In his response, Moses has to walk by faith and not by sight. Whose idea of a shortage of water is to walk up to a rock and whack it with a stick? The Lord would be there, of course, but does anybody think that when God said he would stand by the rock, that he would be visible there? No, Moses had to walk through the angry crowd, he had to walk before them, go to the front of the encampment, be toward where they were being led by God, gather witnesses for the solemn occasion, and trust that then he hit a rock with his stick, God, who was there, would do something so water would be supplied. He had to walk by faith and not by sight.

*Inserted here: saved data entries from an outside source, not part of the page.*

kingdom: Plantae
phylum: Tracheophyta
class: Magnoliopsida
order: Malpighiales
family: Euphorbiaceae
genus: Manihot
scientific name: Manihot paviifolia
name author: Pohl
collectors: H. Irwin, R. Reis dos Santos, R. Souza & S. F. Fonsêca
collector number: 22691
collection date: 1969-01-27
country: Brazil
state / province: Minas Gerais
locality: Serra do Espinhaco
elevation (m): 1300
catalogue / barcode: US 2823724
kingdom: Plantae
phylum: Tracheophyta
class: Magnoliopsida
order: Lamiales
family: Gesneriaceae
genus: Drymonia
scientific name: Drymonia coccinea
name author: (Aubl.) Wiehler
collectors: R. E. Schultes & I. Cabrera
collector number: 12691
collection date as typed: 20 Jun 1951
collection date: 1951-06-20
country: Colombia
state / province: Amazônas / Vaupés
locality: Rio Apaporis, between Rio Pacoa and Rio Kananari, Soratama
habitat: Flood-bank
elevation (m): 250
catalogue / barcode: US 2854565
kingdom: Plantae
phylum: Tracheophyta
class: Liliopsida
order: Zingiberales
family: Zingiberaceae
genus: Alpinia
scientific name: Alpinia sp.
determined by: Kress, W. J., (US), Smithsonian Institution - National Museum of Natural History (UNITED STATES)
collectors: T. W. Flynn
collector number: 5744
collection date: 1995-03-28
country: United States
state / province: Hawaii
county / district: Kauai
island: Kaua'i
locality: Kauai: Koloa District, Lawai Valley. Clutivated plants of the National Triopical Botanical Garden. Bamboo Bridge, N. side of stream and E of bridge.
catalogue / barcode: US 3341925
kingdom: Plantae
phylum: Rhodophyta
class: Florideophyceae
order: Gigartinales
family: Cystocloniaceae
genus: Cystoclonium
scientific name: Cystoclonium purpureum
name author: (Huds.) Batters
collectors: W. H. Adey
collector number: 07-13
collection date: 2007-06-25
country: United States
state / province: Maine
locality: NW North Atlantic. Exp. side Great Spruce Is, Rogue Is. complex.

That Moses used the rod first found in his hand back when he encountered the burning bush is significant. Take the rod which you used to strike the Nile, God says. It is the rod that took away the Egyptian’s source of water. It is the rod that brought the first plague, and it is the rod used to strike Egypt with all the plagues of God’s judgment. In the last incident with water, at Marah, the Lord also mentioned how he healed his people from their plagues. He supplied water to the underserving, instead of taking it from those who deserve to die. God did not rescue Israel because it was a better nation. That was a lesson about unconditional election; this, at Massah and Meribah, is a lesson about substitutionary atonement.
This is why Paul says that the rock was Christ. Who is struck with the rod bringing all the plagues that God’s people deserve and as a result pours out streams of living water? If you are reading by faith and not by sight, you will understand that the rock was Christ. Someone has to be stricken once for all for the transgressions of his people.